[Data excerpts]

^^^^^^^^^^^^^^^^

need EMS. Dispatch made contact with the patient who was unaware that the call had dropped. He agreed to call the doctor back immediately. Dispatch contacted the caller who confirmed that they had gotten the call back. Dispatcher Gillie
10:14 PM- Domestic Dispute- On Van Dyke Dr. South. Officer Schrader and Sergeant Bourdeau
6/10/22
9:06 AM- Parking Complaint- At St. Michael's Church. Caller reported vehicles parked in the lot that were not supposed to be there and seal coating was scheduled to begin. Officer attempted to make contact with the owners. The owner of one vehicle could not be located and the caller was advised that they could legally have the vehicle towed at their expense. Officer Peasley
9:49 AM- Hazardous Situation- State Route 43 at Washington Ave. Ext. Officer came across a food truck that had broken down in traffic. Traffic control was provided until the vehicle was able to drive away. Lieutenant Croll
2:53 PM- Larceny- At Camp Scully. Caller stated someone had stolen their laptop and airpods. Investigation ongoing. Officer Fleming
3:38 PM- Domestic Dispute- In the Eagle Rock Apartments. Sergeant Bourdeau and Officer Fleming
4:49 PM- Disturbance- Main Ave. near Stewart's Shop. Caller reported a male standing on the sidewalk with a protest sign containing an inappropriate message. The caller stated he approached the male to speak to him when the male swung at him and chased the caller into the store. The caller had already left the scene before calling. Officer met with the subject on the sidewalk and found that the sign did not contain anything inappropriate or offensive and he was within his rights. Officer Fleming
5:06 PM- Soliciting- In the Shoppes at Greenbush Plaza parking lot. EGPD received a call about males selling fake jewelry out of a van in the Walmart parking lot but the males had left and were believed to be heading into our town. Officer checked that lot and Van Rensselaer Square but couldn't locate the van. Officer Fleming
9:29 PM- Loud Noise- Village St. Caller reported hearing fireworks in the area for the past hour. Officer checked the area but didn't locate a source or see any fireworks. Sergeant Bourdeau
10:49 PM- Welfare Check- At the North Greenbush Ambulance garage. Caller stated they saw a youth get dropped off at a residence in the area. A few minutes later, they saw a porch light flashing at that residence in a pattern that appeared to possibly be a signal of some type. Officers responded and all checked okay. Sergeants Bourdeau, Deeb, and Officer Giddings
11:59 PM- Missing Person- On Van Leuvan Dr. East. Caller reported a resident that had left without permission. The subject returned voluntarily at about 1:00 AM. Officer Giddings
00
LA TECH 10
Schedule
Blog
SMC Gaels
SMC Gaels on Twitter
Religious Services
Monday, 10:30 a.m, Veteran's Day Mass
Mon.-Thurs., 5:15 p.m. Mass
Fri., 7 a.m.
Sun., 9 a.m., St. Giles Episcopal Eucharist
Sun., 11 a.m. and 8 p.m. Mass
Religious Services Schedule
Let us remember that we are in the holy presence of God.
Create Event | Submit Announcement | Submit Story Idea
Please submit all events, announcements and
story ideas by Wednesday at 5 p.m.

^^^^^^^^^^^^^^^^

__Problem requirements__
Working from the records above, tally the lines that contain "into" and give only the total.

__Answer to the exercise__
2